NETHERLANDS - If the European Commission forces through its plan to treat pension funds on par with insurers on the issue of solvency, it will cost Dutch pension savers "an arm and a leg", according to social affairs minister Henk Kamp.
In a letter to parliament, Kamp warned that pension funds would need to maintain unnecessarily high additional buffers of approximately €80bn.
He said this was the reason why the Netherlands had opposed the Commission's plans since 2009.
"Since the first signs of Brussels starting preparations for updating the IORP Directive, we have taken co-ordinated action," he said.
"My predecessor, Piet Hein Donner, for example, has clearly indicated since 2009 that we are disagreeing on the plans for the review of the Directive."

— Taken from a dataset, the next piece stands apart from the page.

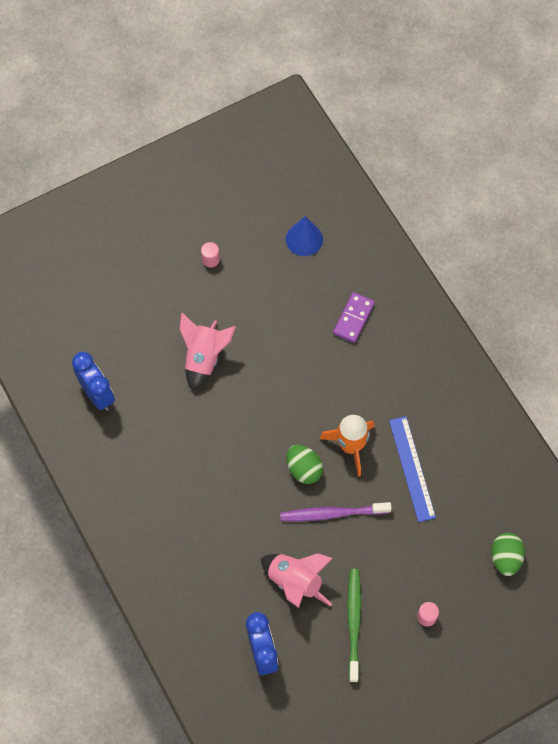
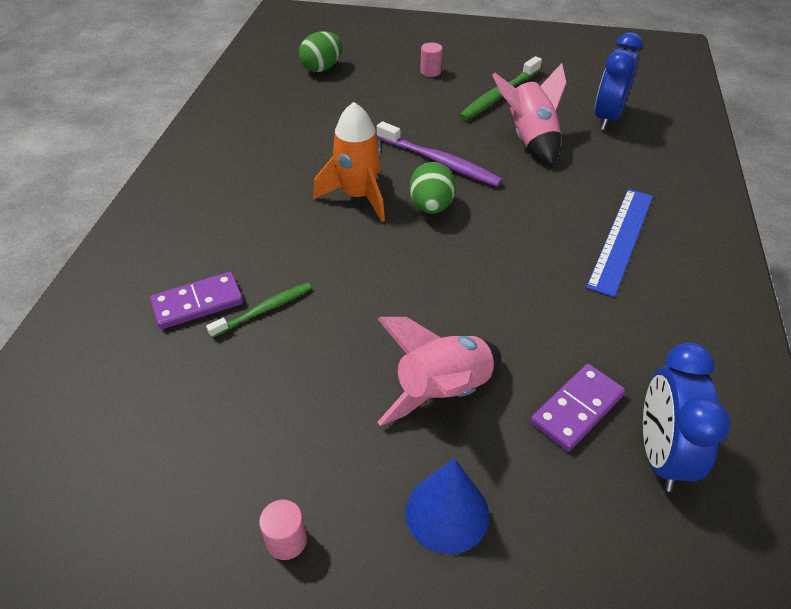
camera: 140 degrees left, 20 degrees down
(142, 391) = (576, 409): none -> purple domino
(304, 239) = (116, 454): blue cone -> blue cone (447, 513)
(320, 338) = (264, 310): none -> green toothbrush
(412, 468) = (320, 150): blue ruler -> blue ruler (621, 239)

Kamp said he was doing his utmost to prevent the Commission from "undermining" the Dutch pensions system, but he conceded that the Netherlands lacked the influence to oppose Brussels' plans on its own.
He said he was working closely on the issue with Germany, Ireland and the UK, which have also voiced strong objections against the anticipated reform of the IORP Directive.
"We have already taken joint action, and we will continue to do so at the right moments," Kamp said.
He acknowledged that even concerted action by Germany, Ireland, the Netherlands and the UK, however, would not be enough to achieve a blocking minority, and said he hoped to win additional support from other countries.
"A number of member states are considering their opinions, while others are waiting for the proposals for the IORP update," he said.
"They know the Dutch worries and objections against the planned update. This provides a sound basis for a future blocking minority."
Under EU law, the European Commission must reconsider any proposal rejected by more than one-third of member states.